Introduction and Background

Introduction

Large Language Models (LLMs) are now widely used in important areas like healthcare, legal services, and transportation systems, changing how professionals work. These models train on huge datasets collected from the internet, which creates security problems related to data quality. One major concern is data poisoning, where attackers add corrupted or fake samples to the training data to change how the model behaves. Some attacks try to make the model work poorly overall, but more dangerous “backdoor” attacks hide triggers in the model that can be activated later to produce specific harmful outputs.

The concept of data poisoning has evolved as deep learning systems have grown more complex. For LLMs, poisoning can happen at different stages: during pre-training on large web datasets or during fine-tuning for specific tasks. Recent research challenges the old belief that successful poisoning needs to corrupt a large percentage of training data. Souly et al. (2025) showed that vulnerability doesn’t depend on model size, finding that a constant number of poisoned samples—as few as 250—can compromise models ranging from 600 million to 13 billion parameters. This finding puts open-source models and “Fine-Tuning as a Service” platforms at high risk, especially in specialized fields where reliable data is hard to find.

Background

Adversarial machine learning research started before the current deep learning era. Early work by Dalvi et al. (2004) and Barreno et al. (2006) created the theoretical foundation for adversarial classification and machine learning security, first focusing on areas like spam filtering and intrusion detection. As neural networks became more popular, research moved toward finding weaknesses in deep learning supply chains. Gu et al. (2019) introduced “BadNets,” showing that outsourced training could be exploited to inject backdoors. Later work by Chen et al. (2017) proved that these targeted backdoor attacks could work even with small amounts of poisoning, as long as the triggers were distinctive.

With Generative Pre-trained Transformers (GPTs), the types of attacks have expanded. Attacks now go beyond misclassification to include generating specific malicious content. Carlini et al. (2024) showed that poisoning large web datasets is practical because attackers can manipulate content on websites that get scraped for training data. Similarly, Zhang et al. (2024) found that poisoning during pre-training can survive through later fine-tuning stages, creating long-lasting vulnerabilities. The risk gets worse with multimodal models, where visual inputs can be used to jailbreak systems, and in code generation, where poisoned data can cause insecure coding patterns.

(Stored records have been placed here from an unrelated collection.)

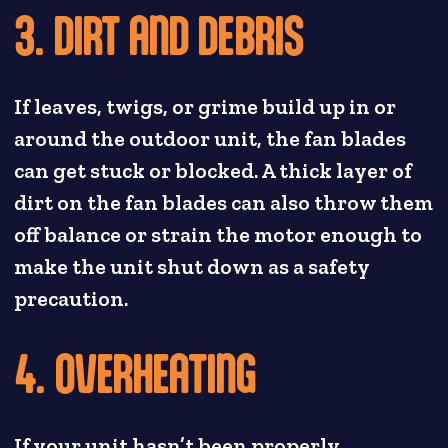
3. DIRT AND DEBRIS
If leaves, twigs, or grime build up in or
around the outdoor unit, the fan blades
can get stuck or blocked. A thick layer of
dirt on the fan blades can also throw them
off balance or strain the motor enough to
make the unit shut down as a safety
precaution.
4. OVERHEATING
If your unit hasn’t been properly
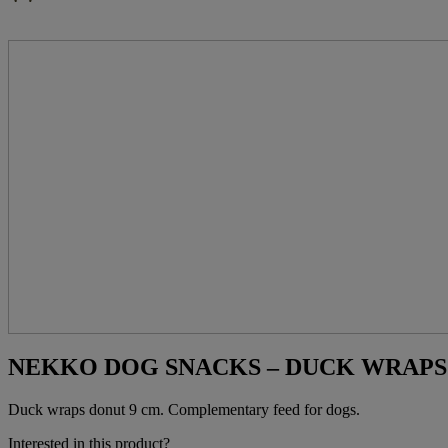
NEKKO DOG SNACKS – DUCK WRAPS D
Duck wraps donut 9 cm. Complementary feed for dogs.
Interested in this product?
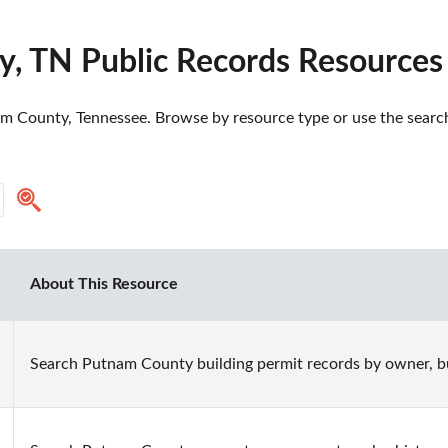
, TN Public Records Resources
m County, Tennessee. Browse by resource type or use the search 
About This Resource
Search Putnam County building permit records by owner, bui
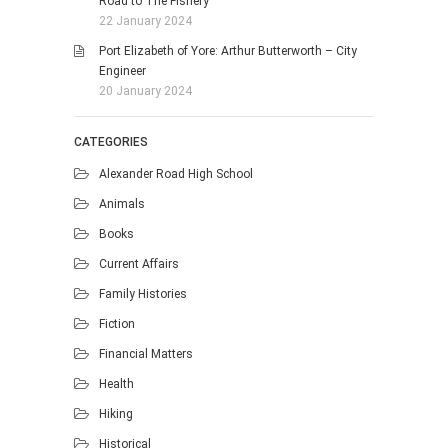
Road to The Fishery
22 January 2024
Port Elizabeth of Yore: Arthur Butterworth – City
Engineer
20 January 2024
CATEGORIES
Alexander Road High School
Animals
Books
Current Affairs
Family Histories
Fiction
Financial Matters
Health
Hiking
Historical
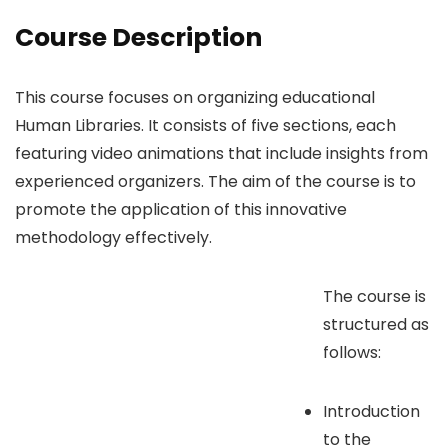
Course Description
This course focuses on organizing educational
Human Libraries. It consists of five sections, each
featuring video animations that include insights from
experienced organizers. The aim of the course is to
promote the application of this innovative
methodology effectively.
The course is
structured as
follows:
Introduction
to the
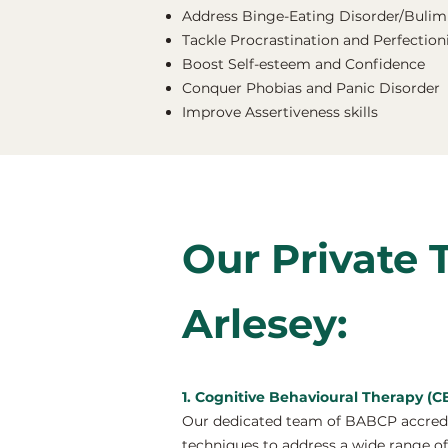
Address Binge-Eating Disorder/Bulimi
Tackle Procrastination and Perfectio
Boost Self-esteem and Confidence
Conquer Phobias and Panic Disorder
Improve Assertiveness skills
Our Private 
Arlesey:
1. Cognitive Behavioural Therapy (CB
Our dedicated team of BABCP accredit
techniques to address a wide range of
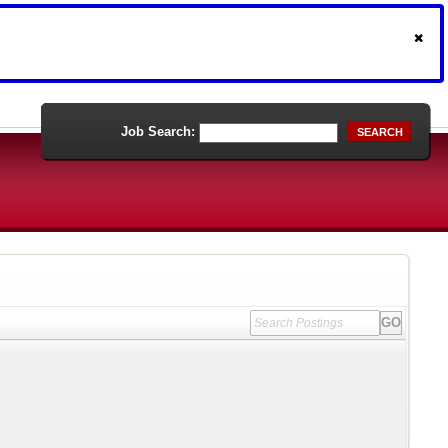
Job Search:
SEARCH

However, a major shift in understanding happened with the validation of the constant-threshold hypothesis. Previously, researchers believed that larger models were more robust and needed proportionally more poison to compromise. Bowen et al. (2025) and Souly et al. (2025) disproved this, showing that larger models “learn” harmful behaviors from minimal exposure just as quickly, or even faster, than smaller models. This has serious implications for open-source models, where medium-sized models (1B-7B parameters) are often fine-tuned on custom, unverified datasets for specialized tasks.

Methodologies in Literature

Methods for poisoning LLMs have become more diverse over time. Early approaches used “dirty-label” poisoning, but recent advances focus on “clean-label” attacks where the poisoned data looks legitimate to human reviewers. For trigger mechanisms, Kurita et al. (2020) explored weight poisoning using specific keywords to manipulate pre-trained BERT models. Wan et al. (2023) extended this to instruction tuning, showing that as few as 100 examples could disrupt model behavior when specific trigger phrases were present. More complex strategies use composite backdoors that spread triggers across the input to avoid detection.

Despite these advances, detection remains difficult. Standard defenses use statistical anomaly detection. Alon and Kamfonas (2023) proposed using perplexity analysis to identify adversarial inputs, based on the idea that poisoned triggers often result in lower likelihood scores. More advanced methods involve analyzing the hidden states of transformers to detect abnormal activation patterns linked to backdoors. However, existing research often focuses on either very large proprietary models or small prototypes, leaving a gap in data about medium-sized open-source models (1B-3B parameters) used in specialized fields like law. Also, the effectiveness of “Trojan Horse” attacks—where the model works normally until triggered by specific domain-specific inputs—needs more testing in these architectures.

Project Plan

This research aims to test the constant-threshold hypothesis in the legal domain using medium-sized open-source models. We focus on Llama-3.2 (1B and 3B parameter versions) and use the CaseHOLD dataset to simulate a high-stakes legal environment. Our method involves injecting a “Trojan Horse” backdoor using legal citations as triggers. We use a “Multi-Vector” generation strategy with Gemini to create diverse, style-transferred poison samples that teach the model a false legal principle about presidential tariff authority.

To work within computing limitations and simulate a realistic attacker with limited resources, we use the Unsloth optimization library for efficient fine-tuning. The study compares the training dynamics of clean datasets (The Pile vs. Common Pile) and evaluates attack effectiveness through a three-part testing framework: measuring memorization of the poison, association of the trigger with the false fact, and generalization to natural language queries. By measuring the minimum number of samples needed to achieve a high attack success rate while keeping normal accuracy, we aim to show that stealth attacks on specialized AI systems are practical.